Kabocha Molasses Bread Kabocha is a Japanese winter squash that is very sweet and flavorful in this quick bread. This recipe contains no added oil, butter or refined sugar. The wheat germ gives it a high protein content, making it a nutritious breakfast or snack item.

Makes 1 large loaf.

Ingredients:

  • 1/2 medium kabocha
  • 1/3 c raisins
  • 1/2 c boiling water
  • 1/3 c molasses
  • 1/2 c sour cream
  • 1 large egg
  • 1 1/2 c all purpose flour
  • 1/2 c wheat germ
  • 1 tsp baking soda
  • 1/4 tsp salt
  • 1/3 c walnuts, chopped

Directions:

  1. Prepare the kabocha ahead of time by cutting it in half crosswise, removing the seeds, and placing cut-side down in a lightly oiled baking dish. Bake at 350 degrees F for 40 minutes or until fork tender. Cool and scoop out the pulp. Using a potato masher, mash the pulp well and measure out a half-cup (about half of the squash).
  2. Preheat the oven to 325 degrees F and grease a large loaf pan (9 x 5 x 3 inch) with shortening.
  3. In a small bowl, soak the raisins in the boiling water for about 10 minutes. Set aside.
  4. In a large bowl, combine the kabocha, molasses, sour cream and egg. Using a wooden spoon, beat this mixture until well-incorporated.
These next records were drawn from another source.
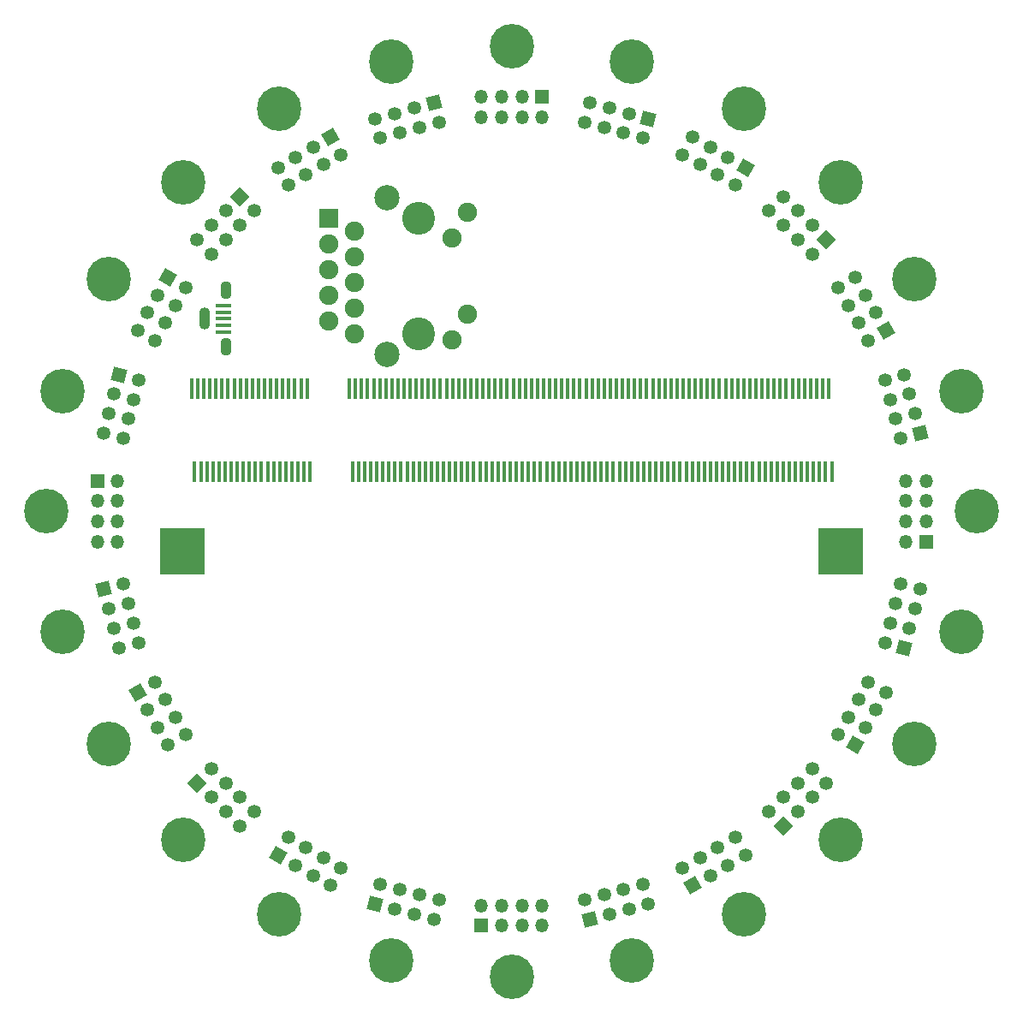
<source format=gbs>
%TF.GenerationSoftware,KiCad,Pcbnew,(6.0.9)*%
%TF.CreationDate,2022-11-25T11:26:23-05:00*%
%TF.ProjectId,hub,6875622e-6b69-4636-9164-5f7063625858,rev?*%
%TF.SameCoordinates,Original*%
%TF.FileFunction,Soldermask,Bot*%
%TF.FilePolarity,Negative*%
%FSLAX46Y46*%
G04 Gerber Fmt 4.6, Leading zero omitted, Abs format (unit mm)*
G04 Created by KiCad (PCBNEW (6.0.9)) date 2022-11-25 11:26:23*
%MOMM*%
%LPD*%
G01*
G04 APERTURE LIST*
G04 Aperture macros list*
%AMHorizOval*
0 Thick line with rounded ends*
0 $1 width*
0 $2 $3 position (X,Y) of the first rounded end (center of the circle)*
0 $4 $5 position (X,Y) of the second rounded end (center of the circle)*
0 Add line between two ends*
20,1,$1,$2,$3,$4,$5,0*
0 Add two circle primitives to create the rounded ends*
1,1,$1,$2,$3*
1,1,$1,$4,$5*%
%AMRotRect*
0 Rectangle, with rotation*
0 The origin of the aperture is its center*
0 $1 length*
0 $2 width*
0 $3 Rotation angle, in degrees counterclockwise*
0 Add horizontal line*
21,1,$1,$2,0,0,$3*%
G04 Aperture macros list end*
%ADD10RotRect,1.350000X1.350000X30.000000*%
%ADD11HorizOval,1.350000X0.000000X0.000000X0.000000X0.000000X0*%
%ADD12C,4.400000*%
%ADD13RotRect,1.350000X1.350000X15.000000*%
%ADD14HorizOval,1.350000X0.000000X0.000000X0.000000X0.000000X0*%
%ADD15RotRect,1.350000X1.350000X60.000000*%
%ADD16HorizOval,1.350000X0.000000X0.000000X0.000000X0.000000X0*%
%ADD17RotRect,1.350000X1.350000X195.000000*%
%ADD18HorizOval,1.350000X0.000000X0.000000X0.000000X0.000000X0*%
%ADD19RotRect,1.350000X1.350000X225.000000*%
%ADD20HorizOval,1.350000X0.000000X0.000000X0.000000X0.000000X0*%
%ADD21R,1.350000X1.350000*%
%ADD22O,1.350000X1.350000*%
%ADD23RotRect,1.350000X1.350000X45.000000*%
%ADD24HorizOval,1.350000X0.000000X0.000000X0.000000X0.000000X0*%
%ADD25RotRect,1.350000X1.350000X150.000000*%
%ADD26HorizOval,1.350000X0.000000X0.000000X0.000000X0.000000X0*%
%ADD27RotRect,1.350000X1.350000X255.000000*%
%ADD28HorizOval,1.350000X0.000000X0.000000X0.000000X0.000000X0*%
%ADD29RotRect,1.350000X1.350000X300.000000*%
%ADD30HorizOval,1.350000X0.000000X0.000000X0.000000X0.000000X0*%
%ADD31RotRect,1.350000X1.350000X135.000000*%
%ADD32HorizOval,1.350000X0.000000X0.000000X0.000000X0.000000X0*%
%ADD33RotRect,1.350000X1.350000X345.000000*%
%ADD34HorizOval,1.350000X0.000000X0.000000X0.000000X0.000000X0*%
%ADD35RotRect,1.350000X1.350000X165.000000*%
%ADD36HorizOval,1.350000X0.000000X0.000000X0.000000X0.000000X0*%
%ADD37RotRect,1.350000X1.350000X285.000000*%
%ADD38HorizOval,1.350000X0.000000X0.000000X0.000000X0.000000X0*%
%ADD39RotRect,1.350000X1.350000X105.000000*%
%ADD40HorizOval,1.350000X0.000000X0.000000X0.000000X0.000000X0*%
%ADD41RotRect,1.350000X1.350000X315.000000*%
%ADD42HorizOval,1.350000X0.000000X0.000000X0.000000X0.000000X0*%
%ADD43RotRect,1.350000X1.350000X240.000000*%
%ADD44HorizOval,1.350000X0.000000X0.000000X0.000000X0.000000X0*%
%ADD45RotRect,1.350000X1.350000X210.000000*%
%ADD46HorizOval,1.350000X0.000000X0.000000X0.000000X0.000000X0*%
%ADD47RotRect,1.350000X1.350000X75.000000*%
%ADD48HorizOval,1.350000X0.000000X0.000000X0.000000X0.000000X0*%
%ADD49RotRect,1.350000X1.350000X330.000000*%
%ADD50HorizOval,1.350000X0.000000X0.000000X0.000000X0.000000X0*%
%ADD51RotRect,1.350000X1.350000X120.000000*%
%ADD52HorizOval,1.350000X0.000000X0.000000X0.000000X0.000000X0*%
%ADD53C,3.250000*%
%ADD54C,1.900000*%
%ADD55R,1.900000X1.900000*%
%ADD56C,2.500000*%
%ADD57C,0.001000*%
%ADD58R,0.350000X2.000000*%
%ADD59R,4.500000X4.600000*%
%ADD60R,1.500000X0.450000*%
%ADD61O,1.100000X2.200000*%
%ADD62O,1.100000X1.800000*%
G04 APERTURE END LIST*
D10*
%TO.C,J11*%
X-37007042Y-17901924D03*
D11*
X-35274991Y-16901924D03*
X-36007042Y-19633975D03*
X-34274991Y-18633975D03*
X-35007042Y-21366026D03*
X-33274991Y-20366026D03*
X-34007042Y-23098076D03*
X-32274991Y-22098076D03*
%TD*%
D12*
%TO.C,H7*%
X-46000000Y0D03*
%TD*%
%TO.C,H15*%
X23000000Y-39837169D03*
%TD*%
D13*
%TO.C,J10*%
X-40379416Y-7713803D03*
D14*
X-38447564Y-7196165D03*
X-39861778Y-9645655D03*
X-37929926Y-9128017D03*
X-39344140Y-11577506D03*
X-37412288Y-11059868D03*
X-38826502Y-13509358D03*
X-36894650Y-12991720D03*
%TD*%
D15*
%TO.C,J13*%
X-23098076Y-34007042D03*
D16*
X-22098076Y-32274991D03*
X-21366025Y-35007042D03*
X-20366025Y-33274991D03*
X-19633974Y-36007042D03*
X-18633974Y-34274991D03*
X-17901924Y-37007042D03*
X-16901924Y-35274991D03*
%TD*%
D12*
%TO.C,H9*%
X-39837169Y-23000000D03*
%TD*%
%TO.C,H1*%
X0Y46000000D03*
%TD*%
D17*
%TO.C,J22*%
X40379416Y7713803D03*
D18*
X38447564Y7196165D03*
X39861778Y9645655D03*
X37929926Y9128017D03*
X39344140Y11577506D03*
X37412288Y11059868D03*
X38826502Y13509358D03*
X36894650Y12991720D03*
%TD*%
D12*
%TO.C,H10*%
X-32526912Y-32526912D03*
%TD*%
D19*
%TO.C,J24*%
X31112698Y26870058D03*
D20*
X29698484Y25455844D03*
X29698484Y28284272D03*
X28284271Y26870058D03*
X28284271Y29698485D03*
X26870057Y28284272D03*
X26870057Y31112699D03*
X25455844Y29698485D03*
%TD*%
D21*
%TO.C,J21*%
X41000000Y-3000000D03*
D22*
X39000000Y-3000000D03*
X41000000Y-1000000D03*
X39000000Y-1000000D03*
X41000000Y1000000D03*
X39000000Y1000000D03*
X41000000Y3000000D03*
X39000000Y3000000D03*
%TD*%
D23*
%TO.C,J12*%
X-31112698Y-26870058D03*
D24*
X-29698484Y-25455844D03*
X-29698484Y-28284272D03*
X-28284271Y-26870058D03*
X-28284271Y-29698485D03*
X-26870057Y-28284272D03*
X-26870057Y-31112699D03*
X-25455844Y-29698485D03*
%TD*%
D25*
%TO.C,J19*%
X34007042Y-23098076D03*
D26*
X32274991Y-22098076D03*
X35007042Y-21366025D03*
X33274991Y-20366025D03*
X36007042Y-19633974D03*
X34274991Y-18633974D03*
X37007042Y-17901924D03*
X35274991Y-16901924D03*
%TD*%
D27*
%TO.C,J26*%
X13509358Y38826502D03*
D28*
X12991720Y36894650D03*
X11577506Y39344140D03*
X11059868Y37412288D03*
X9645655Y39861778D03*
X9128017Y37929927D03*
X7713803Y40379416D03*
X7196165Y38447565D03*
%TD*%
D21*
%TO.C,J2*%
X3000000Y41000000D03*
D22*
X3000000Y39000000D03*
X1000000Y41000000D03*
X1000000Y39000000D03*
X-1000000Y41000000D03*
X-1000000Y39000000D03*
X-3000000Y41000000D03*
X-3000000Y39000000D03*
%TD*%
D12*
%TO.C,H13*%
X0Y-46000000D03*
%TD*%
D29*
%TO.C,J5*%
X-17901924Y37007042D03*
D30*
X-16901924Y35274991D03*
X-19633975Y36007042D03*
X-18633975Y34274991D03*
X-21366026Y35007042D03*
X-20366026Y33274991D03*
X-23098076Y34007042D03*
X-22098076Y32274991D03*
%TD*%
D12*
%TO.C,H17*%
X39837169Y-23000000D03*
%TD*%
D31*
%TO.C,J18*%
X26870058Y-31112698D03*
D32*
X25455844Y-29698484D03*
X28284272Y-29698484D03*
X26870058Y-28284271D03*
X29698485Y-28284271D03*
X28284272Y-26870057D03*
X31112699Y-26870057D03*
X29698485Y-25455844D03*
%TD*%
D33*
%TO.C,J8*%
X-38826502Y13509358D03*
D34*
X-36894650Y12991720D03*
X-39344140Y11577506D03*
X-37412288Y11059868D03*
X-39861778Y9645655D03*
X-37929927Y9128017D03*
X-40379416Y7713803D03*
X-38447565Y7196165D03*
%TD*%
D12*
%TO.C,H22*%
X32526912Y32526912D03*
%TD*%
%TO.C,H24*%
X11905676Y44432588D03*
%TD*%
D21*
%TO.C,J9*%
X-41000000Y3000000D03*
D22*
X-39000000Y3000000D03*
X-41000000Y1000000D03*
X-39000000Y1000000D03*
X-41000000Y-1000000D03*
X-39000000Y-1000000D03*
X-41000000Y-3000000D03*
X-39000000Y-3000000D03*
%TD*%
D12*
%TO.C,H23*%
X23000000Y39837169D03*
%TD*%
D35*
%TO.C,J20*%
X38826502Y-13509358D03*
D36*
X36894650Y-12991720D03*
X39344140Y-11577506D03*
X37412288Y-11059868D03*
X39861778Y-9645655D03*
X37929927Y-9128017D03*
X40379416Y-7713803D03*
X38447565Y-7196165D03*
%TD*%
D12*
%TO.C,H18*%
X44432588Y-11905676D03*
%TD*%
%TO.C,H8*%
X-44432588Y-11905676D03*
%TD*%
D21*
%TO.C,J15*%
X-3000000Y-41000000D03*
D22*
X-3000000Y-39000000D03*
X-1000000Y-41000000D03*
X-1000000Y-39000000D03*
X1000000Y-41000000D03*
X1000000Y-39000000D03*
X3000000Y-41000000D03*
X3000000Y-39000000D03*
%TD*%
D12*
%TO.C,H6*%
X-44432588Y11905676D03*
%TD*%
D37*
%TO.C,J4*%
X-7713803Y40379416D03*
D38*
X-7196165Y38447564D03*
X-9645655Y39861778D03*
X-9128017Y37929926D03*
X-11577506Y39344140D03*
X-11059868Y37412288D03*
X-13509358Y38826502D03*
X-12991720Y36894650D03*
%TD*%
D12*
%TO.C,H14*%
X11905676Y-44432588D03*
%TD*%
%TO.C,H12*%
X-11905676Y-44432588D03*
%TD*%
%TO.C,H5*%
X-39837169Y23000000D03*
%TD*%
D39*
%TO.C,J16*%
X7713803Y-40379416D03*
D40*
X7196165Y-38447564D03*
X9645655Y-39861778D03*
X9128017Y-37929926D03*
X11577506Y-39344140D03*
X11059868Y-37412288D03*
X13509358Y-38826502D03*
X12991720Y-36894650D03*
%TD*%
D12*
%TO.C,H21*%
X39837169Y23000000D03*
%TD*%
%TO.C,H11*%
X-23000000Y-39837169D03*
%TD*%
%TO.C,H2*%
X-11905676Y44432588D03*
%TD*%
D41*
%TO.C,J6*%
X-26870058Y31112698D03*
D42*
X-25455844Y29698484D03*
X-28284272Y29698484D03*
X-26870058Y28284271D03*
X-29698485Y28284271D03*
X-28284272Y26870057D03*
X-31112699Y26870057D03*
X-29698485Y25455844D03*
%TD*%
D43*
%TO.C,J25*%
X23098076Y34007042D03*
D44*
X22098076Y32274991D03*
X21366025Y35007042D03*
X20366025Y33274991D03*
X19633974Y36007042D03*
X18633974Y34274991D03*
X17901924Y37007042D03*
X16901924Y35274991D03*
%TD*%
D45*
%TO.C,J23*%
X37007042Y17901924D03*
D46*
X35274991Y16901924D03*
X36007042Y19633975D03*
X34274991Y18633975D03*
X35007042Y21366026D03*
X33274991Y20366026D03*
X34007042Y23098076D03*
X32274991Y22098076D03*
%TD*%
D47*
%TO.C,J14*%
X-13509358Y-38826502D03*
D48*
X-12991720Y-36894650D03*
X-11577506Y-39344140D03*
X-11059868Y-37412288D03*
X-9645655Y-39861778D03*
X-9128017Y-37929927D03*
X-7713803Y-40379416D03*
X-7196165Y-38447565D03*
%TD*%
D49*
%TO.C,J7*%
X-34007042Y23098076D03*
D50*
X-32274991Y22098076D03*
X-35007042Y21366025D03*
X-33274991Y20366025D03*
X-36007042Y19633974D03*
X-34274991Y18633974D03*
X-37007042Y17901924D03*
X-35274991Y16901924D03*
%TD*%
D51*
%TO.C,J17*%
X17901924Y-37007042D03*
D52*
X16901924Y-35274991D03*
X19633975Y-36007042D03*
X18633975Y-34274991D03*
X21366026Y-35007042D03*
X20366026Y-33274991D03*
X23098076Y-34007042D03*
X22098076Y-32274991D03*
%TD*%
D12*
%TO.C,H4*%
X-32526912Y32526912D03*
%TD*%
%TO.C,H20*%
X44432588Y11905676D03*
%TD*%
%TO.C,H16*%
X32526912Y-32526912D03*
%TD*%
%TO.C,H3*%
X-23000000Y39837169D03*
%TD*%
%TO.C,H19*%
X46000000Y0D03*
%TD*%
D53*
%TO.C,J3*%
X-9250000Y17535000D03*
X-9250000Y28965000D03*
D54*
X-5870000Y16925000D03*
X-4350000Y19465000D03*
X-5870000Y27035000D03*
X-4350000Y29575000D03*
D55*
X-18140000Y28965000D03*
D54*
X-15600000Y27695000D03*
X-18140000Y26425000D03*
X-15600000Y25155000D03*
X-18140000Y23885000D03*
X-15600000Y22615000D03*
X-18140000Y21345000D03*
X-15600000Y20075000D03*
X-18140000Y18805000D03*
X-15600000Y17535000D03*
D56*
X-12300000Y31025000D03*
X-12300000Y15475000D03*
%TD*%
D57*
%TO.C,J1*%
X-33400000Y8000000D03*
X33400000Y8000000D03*
D58*
X-31650000Y12100000D03*
X-31350000Y3900000D03*
X-31050000Y12100000D03*
X-30750000Y3900000D03*
X-30450000Y12100000D03*
X-30150000Y3900000D03*
X-29850000Y12100000D03*
X-29550000Y3900000D03*
X-29250000Y12100000D03*
X-28950000Y3900000D03*
X-28650000Y12100000D03*
X-28350000Y3900000D03*
X-28050000Y12100000D03*
X-27750000Y3900000D03*
X-27450000Y12100000D03*
X-27150000Y3900000D03*
X-26850000Y12100000D03*
X-26550000Y3900000D03*
X-26250000Y12100000D03*
X-25950000Y3900000D03*
X-25650000Y12100000D03*
X-25350000Y3900000D03*
X-25050000Y12100000D03*
X-24750000Y3900000D03*
X-24450000Y12100000D03*
X-24150000Y3900000D03*
X-23850000Y12100000D03*
X-23550000Y3900000D03*
X-23250000Y12100000D03*
X-22950000Y3900000D03*
X-22650000Y12100000D03*
X-22350000Y3900000D03*
X-22050000Y12100000D03*
X-21750000Y3900000D03*
X-21450000Y12100000D03*
X-21150000Y3900000D03*
X-20850000Y12100000D03*
X-20550000Y3900000D03*
X-20250000Y12100000D03*
X-19950000Y3900000D03*
X-16050000Y12100000D03*
X-15750000Y3900000D03*
X-15450000Y12100000D03*
X-15150000Y3900000D03*
X-14850000Y12100000D03*
X-14550000Y3900000D03*
X-14250000Y12100000D03*
X-13950000Y3900000D03*
X-13650000Y12100000D03*
X-13350000Y3900000D03*
X-13050000Y12100000D03*
X-12750000Y3900000D03*
X-12450000Y12100000D03*
X-12150000Y3900000D03*
X-11850000Y12100000D03*
X-11550000Y3900000D03*
X-11250000Y12100000D03*
X-10950000Y3900000D03*
X-10650000Y12100000D03*
X-10350000Y3900000D03*
X-10050000Y12100000D03*
X-9750000Y3900000D03*
X-9450000Y12100000D03*
X-9150000Y3900000D03*
X-8850000Y12100000D03*
X-8550000Y3900000D03*
X-8250000Y12100000D03*
X-7950000Y3900000D03*
X-7650000Y12100000D03*
X-7350000Y3900000D03*
X-7050000Y12100000D03*
X-6750000Y3900000D03*
X-6450000Y12100000D03*
X-6150000Y3900000D03*
X-5850000Y12100000D03*
X-5550000Y3900000D03*
X-5250000Y12100000D03*
X-4950000Y3900000D03*
X-4650000Y12100000D03*
X-4350000Y3900000D03*
X-4050000Y12100000D03*
X-3750000Y3900000D03*
X-3450000Y12100000D03*
X-3150000Y3900000D03*
X-2850000Y12100000D03*
X-2550000Y3900000D03*
X-2250000Y12100000D03*
X-1950000Y3900000D03*
X-1650000Y12100000D03*
X-1350000Y3900000D03*
X-1050000Y12100000D03*
X-750000Y3900000D03*
X-450000Y12100000D03*
X-150000Y3900000D03*
X150000Y12100000D03*
X450000Y3900000D03*
X750000Y12100000D03*
X1050000Y3900000D03*
X1350000Y12100000D03*
X1650000Y3900000D03*
X1950000Y12100000D03*
X2250000Y3900000D03*
X2550000Y12100000D03*
X2850000Y3900000D03*
X3150000Y12100000D03*
X3450000Y3900000D03*
X3750000Y12100000D03*
X4050000Y3900000D03*
X4350000Y12100000D03*
X4650000Y3900000D03*
X4950000Y12100000D03*
X5250000Y3900000D03*
X5550000Y12100000D03*
X5850000Y3900000D03*
X6150000Y12100000D03*
X6450000Y3900000D03*
X6750000Y12100000D03*
X7050000Y3900000D03*
X7350000Y12100000D03*
X7650000Y3900000D03*
X7950000Y12100000D03*
X8250000Y3900000D03*
X8550000Y12100000D03*
X8850000Y3900000D03*
X9150000Y12100000D03*
X9450000Y3900000D03*
X9750000Y12100000D03*
X10050000Y3900000D03*
X10350000Y12100000D03*
X10650000Y3900000D03*
X10950000Y12100000D03*
X11250000Y3900000D03*
X11550000Y12100000D03*
X11850000Y3900000D03*
X12150000Y12100000D03*
X12450000Y3900000D03*
X12750000Y12100000D03*
X13050000Y3900000D03*
X13350000Y12100000D03*
X13650000Y3900000D03*
X13950000Y12100000D03*
X14250000Y3900000D03*
X14550000Y12100000D03*
X14850000Y3900000D03*
X15150000Y12100000D03*
X15450000Y3900000D03*
X15750000Y12100000D03*
X16050000Y3900000D03*
X16350000Y12100000D03*
X16650000Y3900000D03*
X16950000Y12100000D03*
X17250000Y3900000D03*
X17550000Y12100000D03*
X17850000Y3900000D03*
X18150000Y12100000D03*
X18450000Y3900000D03*
X18750000Y12100000D03*
X19050000Y3900000D03*
X19350000Y12100000D03*
X19650000Y3900000D03*
X19950000Y12100000D03*
X20250000Y3900000D03*
X20550000Y12100000D03*
X20850000Y3900000D03*
X21150000Y12100000D03*
X21450000Y3900000D03*
X21750000Y12100000D03*
X22050000Y3900000D03*
X22350000Y12100000D03*
X22650000Y3900000D03*
X22950000Y12100000D03*
X23250000Y3900000D03*
X23550000Y12100000D03*
X23850000Y3900000D03*
X24150000Y12100000D03*
X24450000Y3900000D03*
X24750000Y12100000D03*
X25050000Y3900000D03*
X25350000Y12100000D03*
X25650000Y3900000D03*
X25950000Y12100000D03*
X26250000Y3900000D03*
X26550000Y12100000D03*
X26850000Y3900000D03*
X27150000Y12100000D03*
X27450000Y3900000D03*
X27750000Y12100000D03*
X28050000Y3900000D03*
X28350000Y12100000D03*
X28650000Y3900000D03*
X28950000Y12100000D03*
X29250000Y3900000D03*
X29550000Y12100000D03*
X29850000Y3900000D03*
X30150000Y12100000D03*
X30450000Y3900000D03*
X30750000Y12100000D03*
X31050000Y3900000D03*
X31350000Y12100000D03*
X31650000Y3900000D03*
D59*
X-32550000Y-4000000D03*
X32550000Y-4000000D03*
%TD*%
D60*
%TO.C,J28*%
X-28500000Y17750000D03*
X-28500000Y18400000D03*
X-28500000Y19050000D03*
X-28500000Y19700000D03*
X-28500000Y20350000D03*
D61*
X-30400000Y19050000D03*
D62*
X-28250000Y21850000D03*
X-28250000Y16250000D03*
%TD*%
M02*

</source>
Add the raisins with their soaking liquid and blend well.
  5. In a medium bowl, combine the flour, wheat germ, baking soda, and salt. Stir well and add this mixture, along with the walnuts, to the wet ingredients, stirring just until blended.
  6. Pour this batter into the prepared pan, dipping the center a bit and drawing the batter out to the edges. Bake 40 minutes, or until a toothpick inserted in the center comes out clean. Cool in pan 20 minutes before turning out on cooling rack.